The Element of Trust in Cloud Messaging

The traditional model of deploying email, security, archiving, backup and related solutions using on-premise servers and software (or appliances) requires a certain amount of trust—trust in the technology offered by the hardware and software vendors, trust in the quality of the ways these technologies have been implemented, trust in the responsiveness of their support when things go wrong, trust in the patches and upgrades that are offered, and so forth.

However, for those charged with managing these capabilities in the cloud, an almost quantum leap increase in the level of trust is required of the providers offering these services for the simple reason that data is now in the hands of a distant third party. Not only must decision makers place trust in the quality of the hardware and software deployed in the cloud providers’ data centers, the ways their technologies have been implemented, the responsiveness of support staff, etc., but now trust must be placed in several other attributes of the provider(s). These include the quality of the technical team managing the cloud data center, the quality of the management team that runs the business, the overall financial health of the cloud provider’s business, their integrity in managing sensitive and confidential customer data, and their responsiveness in migrating data back to their customers for any reason.

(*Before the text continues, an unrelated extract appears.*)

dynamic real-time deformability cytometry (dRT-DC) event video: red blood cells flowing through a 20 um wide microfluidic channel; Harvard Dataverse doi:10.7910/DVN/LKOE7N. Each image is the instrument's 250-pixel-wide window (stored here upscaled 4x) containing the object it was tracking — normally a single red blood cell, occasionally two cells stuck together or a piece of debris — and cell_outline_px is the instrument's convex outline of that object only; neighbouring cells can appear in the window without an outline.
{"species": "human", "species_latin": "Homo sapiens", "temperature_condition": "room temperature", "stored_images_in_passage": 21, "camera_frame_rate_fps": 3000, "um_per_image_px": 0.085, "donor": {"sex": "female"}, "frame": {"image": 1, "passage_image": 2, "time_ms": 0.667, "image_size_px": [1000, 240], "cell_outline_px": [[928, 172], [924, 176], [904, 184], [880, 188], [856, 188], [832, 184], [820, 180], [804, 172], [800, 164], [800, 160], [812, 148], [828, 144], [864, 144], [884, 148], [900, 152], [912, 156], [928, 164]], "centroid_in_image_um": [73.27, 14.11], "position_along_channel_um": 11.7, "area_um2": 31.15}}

Fundamentally, this creates four primary responsibilities—two for prospective customers of cloud providers and two for the providers themselves:

  1. Customers must carefully define the service levels, migration strategy, archiving strategy, messaging policies and every aspect of their communication and collaboration capabilities that might move to the cloud. Many organizations have not yet established detailed and thorough messaging policies, for example, and so are simply not ready to migrate capabilities to the cloud.
  2. Due diligence is extraordinarily important in selecting cloud providers because of the high stakes involved. Cloud vendors must be vetted on a number of parameters, including their business model, financial health, uptime, backup strategies, and redundancy. While due diligence is important when selecting on-premise solutions, an order of magnitude more care must be applied when vetting cloud providers.
  3. Cloud providers must implement a range of technologies and best practices to ensure that customer data is maintained securely, it can be migrated from and back to customers with a minimum of time or pain, and they must be sufficiently capitalized to ensure that the business keeps running even in difficult economic times.
  4. Finally, cloud providers must offer a level of transparency into their operations that will satisfy decision makers charged with evaluating them.

It’s important to note that I’m not arguing against the use of small and/or startup cloud providers. Many of them have solid business models, provide excellent service and have a good record of uptime. Large does not necessarily imply that superior service will be offered, nor does small necessarily imply the opposite.

The bottom line is trust: successful use of the cloud to run critical business operations demands it.